At last Wednesday’s hearing, again heard before Lord Justice Laws and Mr Justice Crane, the justices first considered the preliminary issue, this being whether the High Court had the power to certify a question of law in the House of Lords, as this had never been undertaken before in the circumstances of Dino’s case. Mr Rustom, for the defence, pointed out that their Lordships had asked for this submission to be made, to which Lord Justice Laws responded, “Even if we did, you cannot get jurisdiction from that direction [the Lords].”

Mr Rustom then pointed out that under the Administration of Justice Act 1960, ANY criminal case appealed to the High Court could be referred to the Lords. As an aggravated offence under Section 3 of the DDA was classed as a criminal offence, then the case could, indeed, be referred to the Lords. Lord Justice Laws, seemingly surprised, replied; “This is very interesting. On the face of it, it looks as if you are completely right.” He then went on to say: “But why is this an important point of law? We understand that it is important to your client, as her dog’s life is at stake, but why is the point of law of general importance? This is the question we must consider.” Mr Rustom replied that the DDA was a flawed law, and explained the ramifications of a guilty verdict and control orders in the context of this, as previously outlined by Mr Cooper.

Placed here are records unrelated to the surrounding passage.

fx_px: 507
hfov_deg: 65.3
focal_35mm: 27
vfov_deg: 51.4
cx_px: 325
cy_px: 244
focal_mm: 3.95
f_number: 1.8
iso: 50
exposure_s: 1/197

Lord Justice Laws concluded: “We are very doubtful indeed. However, we will make no decision today but will consider this point of law. We invite you to redraft your questions, submit them to us, and we will decide on this without a hearing.”

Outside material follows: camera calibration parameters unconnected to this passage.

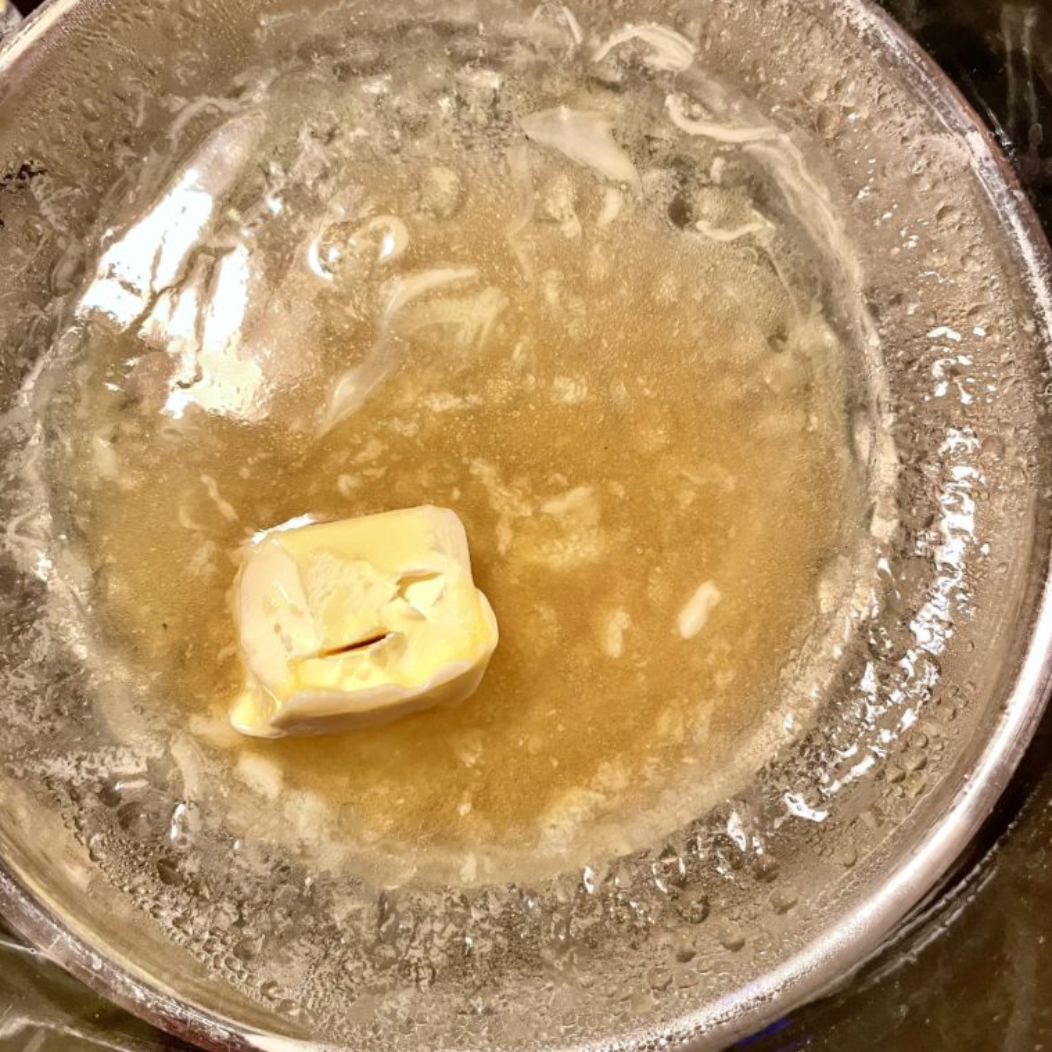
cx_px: 529
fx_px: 1066
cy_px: 441
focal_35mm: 31
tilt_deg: -78.1
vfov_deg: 52.3
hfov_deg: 52.5
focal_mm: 4.2
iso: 200
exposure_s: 1/60
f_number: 1.6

Their Lordships gave the Defence a week to submit their questions and precedents. Mr Cooper had already compiled a dossier of 40 similar cases brought under Section 3 of the DDA since the Act was amended in 1997 to remove the mandatory death sentence and allow courts to impose control orders upon dogs found ‘guilty’. Of these, 35 were given control orders and only five were sentenced to be destroyed.

Trevor Cooper commented afterwards: “This case is so very important, I can’t emphasise just how important this is. However, I am very pleased that the Judges are thinking long and hard over this. They have promised us a response ‘ at some stage’, and I am hopeful that this will be delivered before Christmas.”

Mr Cooper added that he intended to bring a QC in to further present the court’s case and to assist Mr Rustom. Well-known barrister Pamela Rose, who has widespread experience of defending DDA cases, has also been brought on board to advise the next stage of the appeals process.

Should the Justices refuse permission to appeal the case to the House of Lords, Mr Cooper is considering a possible appeal to the European Court of Human Rights.

Carol Lamont, 39 told OUR DOGS: “It’s a further stay of execution for Dino. We know he’s not a dangerous dog and we would comply with any reasonable restraint order that the courts dictated. But to have him destroyed for one random bite is grossly unfair. We are keeping our fingers crossed and praying for a good decision by the High Court.”